全50巻中、25作目の折り返し地点に書かれたもの。本作を最後に挿絵の前川かずお先生が病気のため、高橋信也先生にイラストが引き継がれている。本作でIFの形式で描かれる二十年後の三人組は、「中年三人組」で描かれたものと比べると、底抜けにバラ色の未来が広がっている*2。でもこの巻の舞台すらとうに通り過ぎた時代なんだよなあ……

終わりに

上に挙げた作品を見て分かる通り、私の好きな作品というのは前半に固まっている。子供の頃に追っていたのは28巻目の「参上!ズッコケ忍者軍団」辺りまでで、後半は大人になってから読んだ。子供の頃読んだものと大人になってから読んだもの。
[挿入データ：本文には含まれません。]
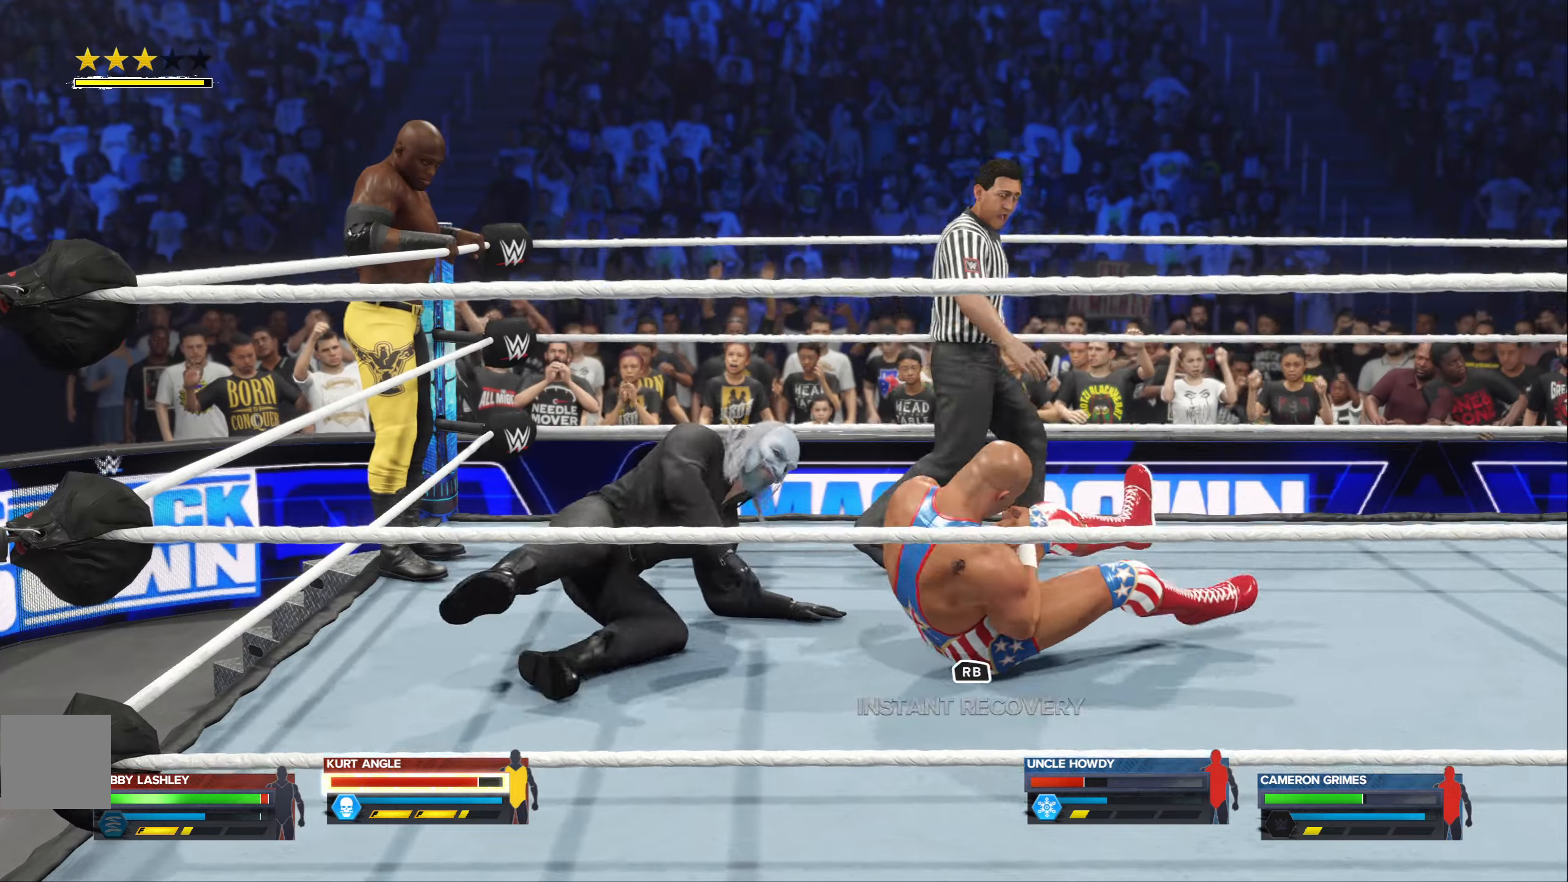
{"buttons": [], "left_stick": "right", "right_stick": "center", "events": []}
評価が違うのは当然なんだけど、今回の電子書籍化で格段に手に取りやすくなったので、後半も再評価を進めたいし、他の人も同様であってほしい。ただし電子版は、単行本に掲載されてたミドリ市の地図と座席表が収録されていないので、そこは留意されたし。今回電子版の底本となってる文庫版では、そもそもどっちも載ってないんでしたっけ?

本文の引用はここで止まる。